Consumers now cite ‘convenience’ as the #1 shopper factor (ahead of price), and 70% use a convenience store every month. Further, 70% of convenience shoppers drink alcohol. The problem is that <20% buy alcohol from convenience stores, claiming four factors put them off: price, branding, convenience, lack of inspiration. A professional, competitive eCommerce solution solves these.
The convenience sector is home to 52,448 convenience stores – 75% are independently owned, but only account for 46% of sales. We specifically focus on these stores. For brands, no one has yet managed to instal a digital platform in the convenience sector, and the data we can deliver is completely new.

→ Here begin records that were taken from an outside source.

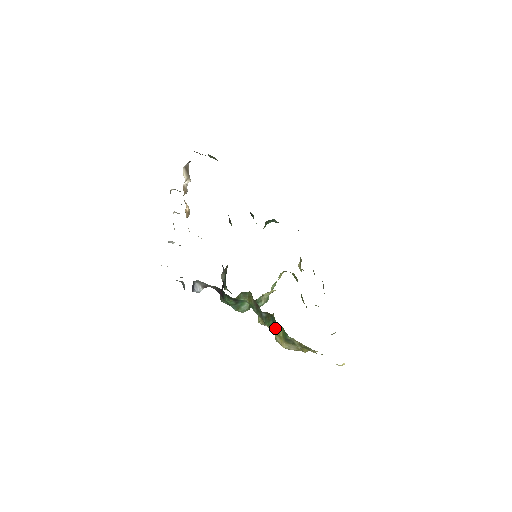
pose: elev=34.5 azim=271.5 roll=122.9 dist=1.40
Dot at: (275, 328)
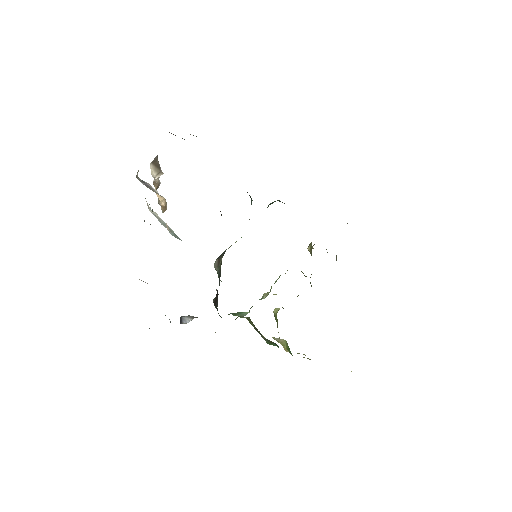
Dot at: (278, 340)
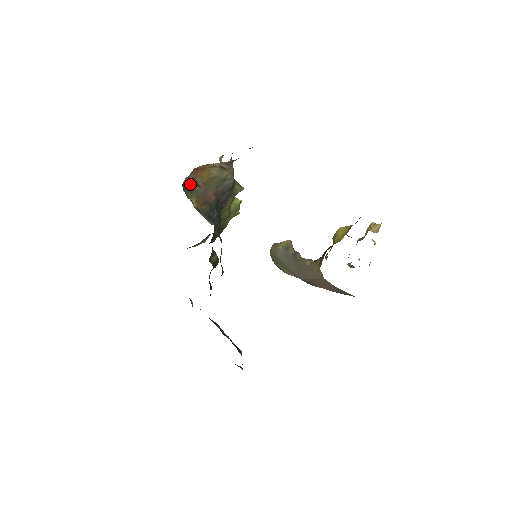
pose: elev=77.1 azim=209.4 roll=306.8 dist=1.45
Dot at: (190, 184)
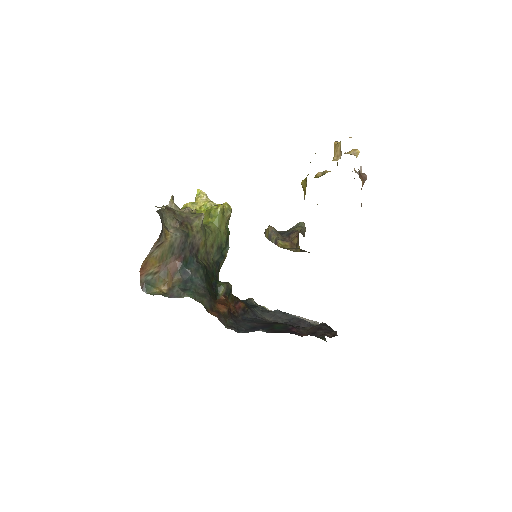
Dot at: (148, 281)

Our first revenue stream is on product sales – we take a c.20% commission on all products sold through the site. We also charge for delivery, holding a lower base charge of £3, but flexing this upwards when demand is less elastic (late-night and tobacco sales). Overall we deliver a predicted 40% Gross Margin. With scale we’ll charge retailers for sales positioning and other ancillary services.
For brands, around 20% of Gross Sales is re-invested as Trade Investment – with scale we’ll unlock these overriders on a ‘per product’ basis. Brands are also targeting 25% of all marketing spend to be digital by 2017, and we’ll tap into this to support our marketing campaigns and reduce our CPA.
There are three obvious exit options:
– An existing food aggregator buys us as a service bolt-on e.g. Deliveroo. They operate a different model to us – restaurant-led (rather than product-led) but we would fit well with their existing operations and logistics model.
– A US-based alcohol delivery service buys us e.g. Drizly. The European market has no current alcohol operators, but some have begun to appear in the US. We would be a good geographical acquisition for them.
– Existing Brand or Retail Group e.g. Diageo or Nisa Local. Both sets of actors have been looking for an easy path into on-demand (digital) convenience sales, and we would provide a pre-built route to this.